Artist and educator Luis Valderas (proprietor of 3rd Space Art Gallery with wife and partner Kim Bishop) shared a simple and direct perspective: “The exhibit means that I get to share the story of my father and his adventures and the Awe that he created in my mind with his stories,” she said. “Additionally I also get to make a commentary about being Mexican American in this country.”
It is meaningful to me to see the work of Jacinto Guevara, self described “puro Mexicano” artist and musician, because I admire the way his work documents the architecture of San Antonio. Not the grand houses, but the little cottages and simple landmarks so easy to lose track of in the dust of progress.
Honestly, the list goes on and on. I suggest that everyone should make a point of experiencing this show. It is an excellent survey of what can be seen in our community. And then, a point should be made of getting to the galleries and studios that represent these artists, so that you can see more of what makes them tick. And then, if you are so moved, you should purchase work from these artists. Because it is only with the support of the community that these treasures continue to survive.
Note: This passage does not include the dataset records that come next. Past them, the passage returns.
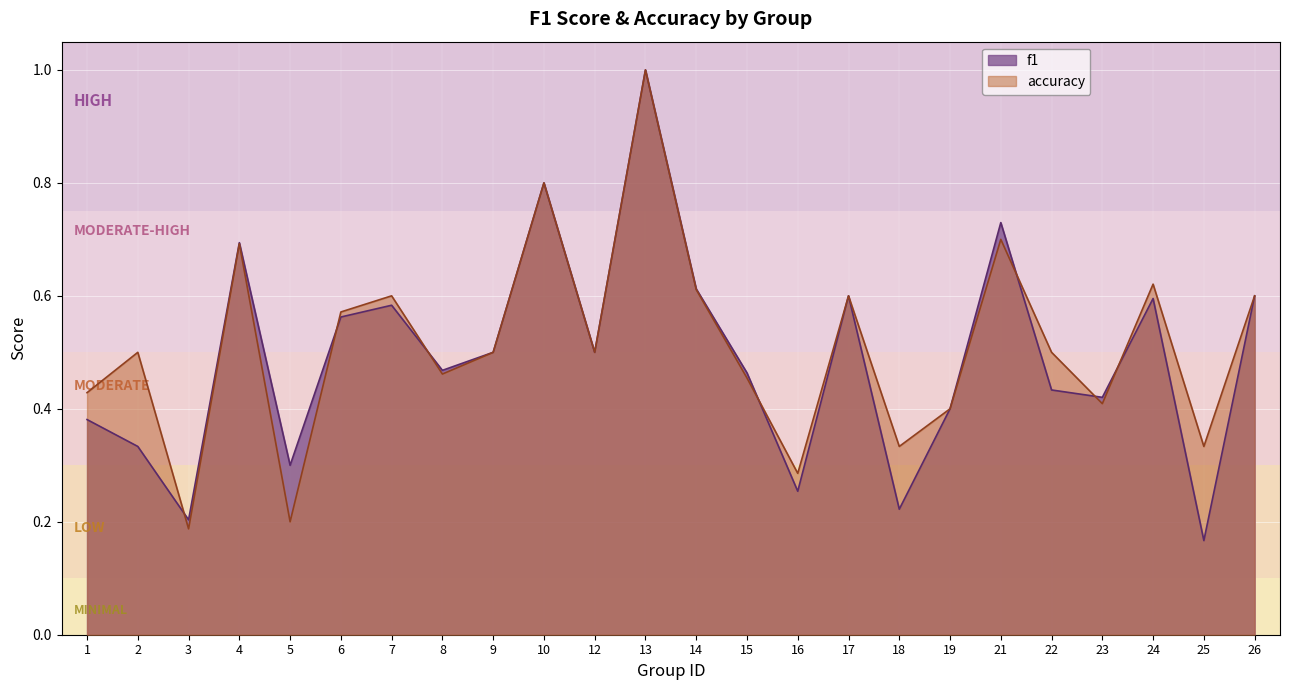

At which category is the sum across all series the highest?

13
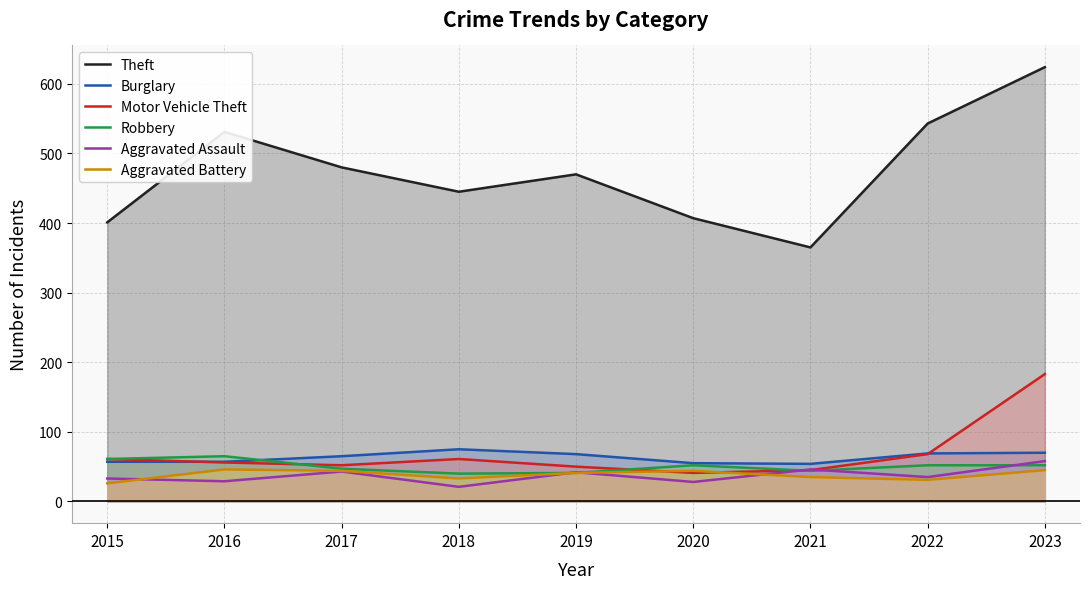

Rank the series by their maximum value, from highest to lowest.

Theft, Motor Vehicle Theft, Burglary, Robbery, Aggravated Assault, Aggravated Battery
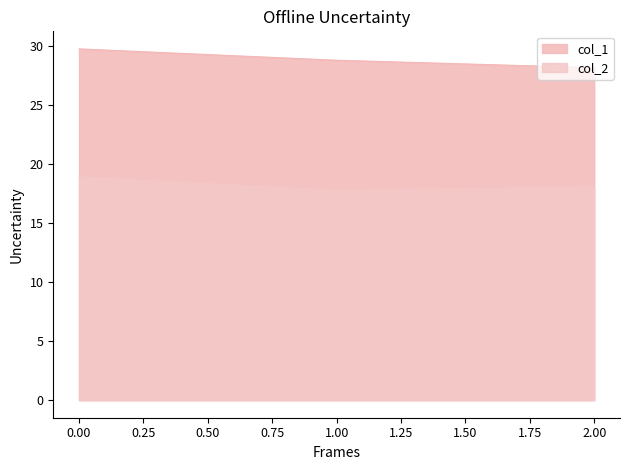

List the labels in order of col_1 value, largest first.

0.00, 1.00, 2.00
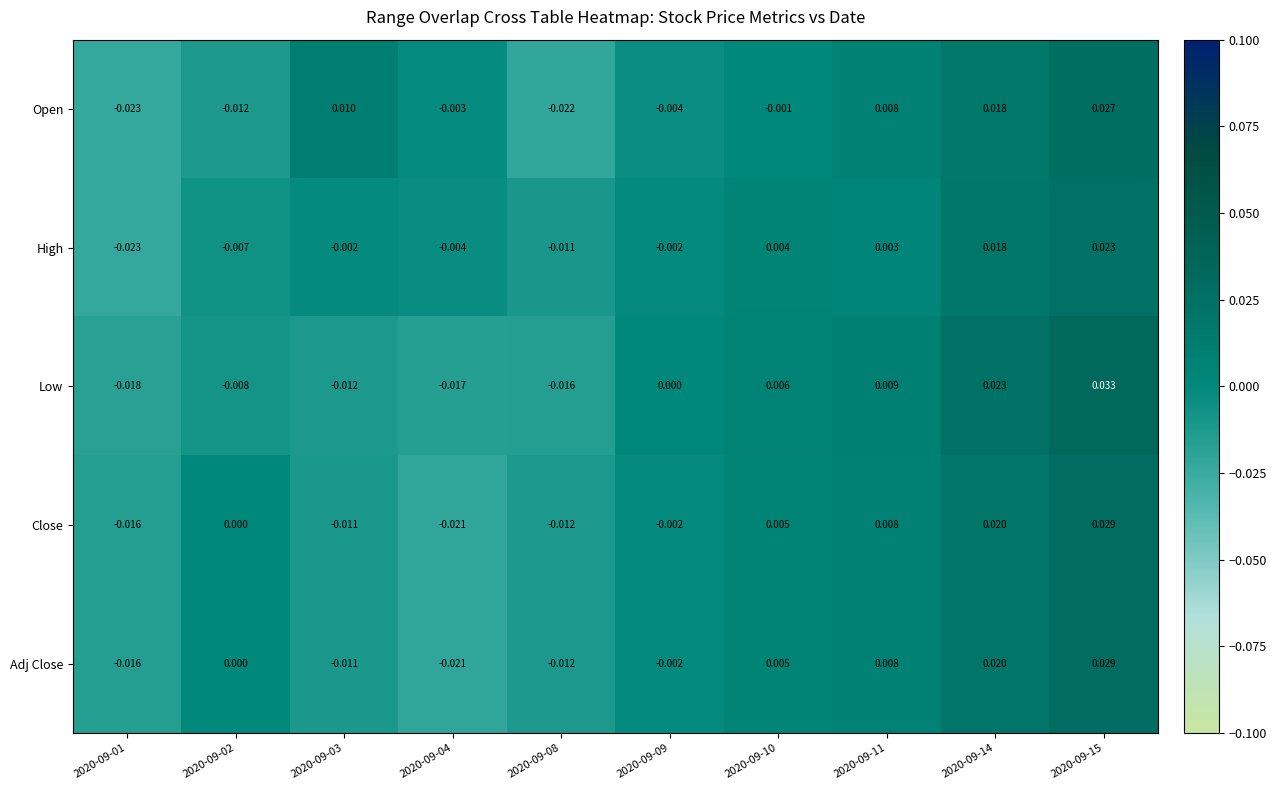

Which series has the largest range (max minus min)?

Low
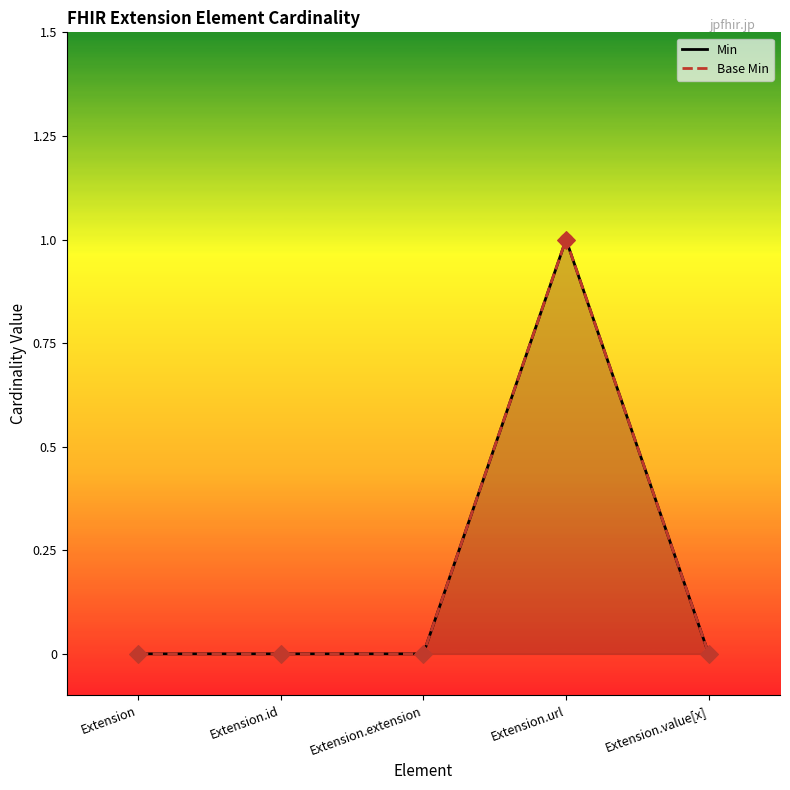

At how many categories does at least one series exceed 0?

1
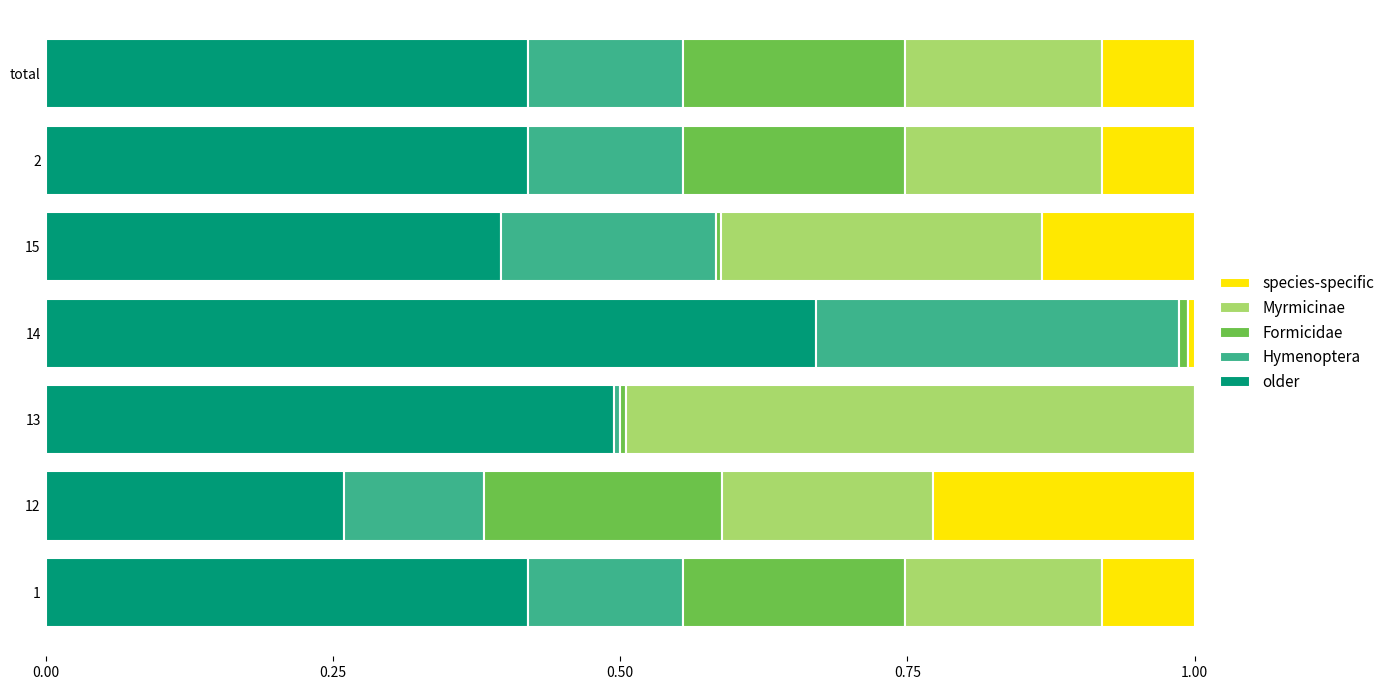

Count the number of data series in this chart.

5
Even a small piece is a nice thing. It feels good to live among these little reminders of the simple greatness that exists here in San Antonio.
While we were walking the galleries we were joined by a few other folks. It was very amusing to see Jorge Cortez, el patron of the Mi Tierra empire, inspecting his portrait captured by Lionel Sosa (see in photo gallery at top of page). Mark Jenkins who oversees Market Square for the city was also strolling through. Security guard Zenaido Luis Cantu was really quite wonderful as he related the story of Adan Hernandez’s “El Camaroncito.” It depicts the tale of a woman who danced with El Diablo.
It seems that she was willing to dance with anyone, even the devil, and said so for all to hear. And that is exactly what happened late into the evening when she screamed and fell to the floor in a faint, a hand print burned into her back, the smell of sulphur lingering in the club. According to Luis (the name he has gone by since he was a small boy because the gringos couldn’t pronounce his given name) this story actually appeared in the San Antonio Express-News back in the day. Here is an interesting blog account of the oft repeated tale.
This exchange with the security guard (his second career, because he spent 46 years as a printer before that) is a perfect example of the strength of this show. Everyone will have an opportunity to be moved and interact with the art and each other.
TAMU-SA has certainly set the bar high for themselves with this inaugural exhibit. The community should look forward to this institution moving into the future with equally compelling and distinctive events. This city deserves nothing less.
The opening reception is on Friday, May 9, 2014, at 6:30 p.m.
The exhibit will continue throughout the summer closing on August 31. Keep in mind that the Educational & Cultural Arts Center, at 101 S. Santa Rosa, will be open until 9 p.m. on Tuesday evenings in keeping with the city’s Downtown Tuesdays initiative. That means free parking in city lots, which will be very helpful in this part of town. Otherwise, regular hours are 10 a.m. to 5 p.m. Wednesday – Sunday.